From the Wikipedia article “Hippie” (Scroll down to “Politics”):
In addition to non-violent political demonstrations, hippie opposition to the Vietnam War included organizing political action groups to oppose the war, refusal to serve in the military and conducting “teach-ins” on college campuses that covered Vietnamese history and the larger political context of the war.
The signs started as a way to keep these people out of many businesses, not only because of their bare feet or other non-conformist attire, but due to their anti-establishment lifestyles as well as outspoken political views. They were considered un-American by many conservative business owners.
Attacking their mode of dress and using that as a means of exclusion was easy to do if you were a business owner. Bare feet or no shirts in public places, though not necessarily commonplace before that period, were nonetheless never an issue of health or cleanliness or any reason to ban anyone from entering a business. However, as it became apparent that the hated hippies quite often went barefoot, and perhaps shirtless as well on occasion, this unconventional manner of dress gave many conservative thinking businesses an easy way to identify, isolate, and ostracize what many felt was a dangerous social and political movement.
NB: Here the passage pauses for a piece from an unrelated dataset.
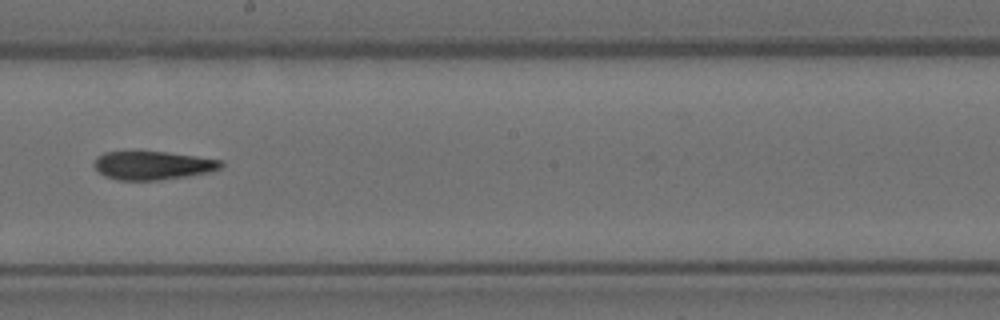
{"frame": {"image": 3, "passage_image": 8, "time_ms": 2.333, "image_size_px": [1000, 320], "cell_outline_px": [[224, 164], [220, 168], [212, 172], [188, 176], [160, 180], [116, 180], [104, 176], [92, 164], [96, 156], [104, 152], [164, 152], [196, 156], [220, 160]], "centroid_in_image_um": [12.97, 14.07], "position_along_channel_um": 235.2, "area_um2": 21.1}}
The idea of banning these undesirables based on their attire caught on, and at some point somebody came up with a “cleverly” worded sign using the word “NO” in large letters to cover two instances of unconventional attire that would result in not being served. It’s interesting that “shoes,” “shirt,” and “service” all begin with the same letter, and placing the same word in front of each results in a succinct and cleverly alliterative discriminatory dress code. They probably would rather have used “no entry” or “no admittance” instead of “no service,” but that just wouldn’t have rolled off the tongue quite as well.
So, in other words, those signs and those attitudes started out more as political statements, not dress codes based on any reason that may be claimed today, such as health, laws, liability, etc. People of today’s generation have no clue as to how or why they got started. They just assume that’s the way it’s always been and always should be, without even giving it a second thought – and that’s a shame.
It’s interesting that during that period, though the hippie movement spread to other parts of the world, no other country seemed to experience the same political upheaval and enmity that took place in the U.S. during that period. So, apparently for that reason, no other country began posting signs; so other parts of the world never got brainwashed into believing that bare feet are a bad thing.
That’s how it all got started in the U.S.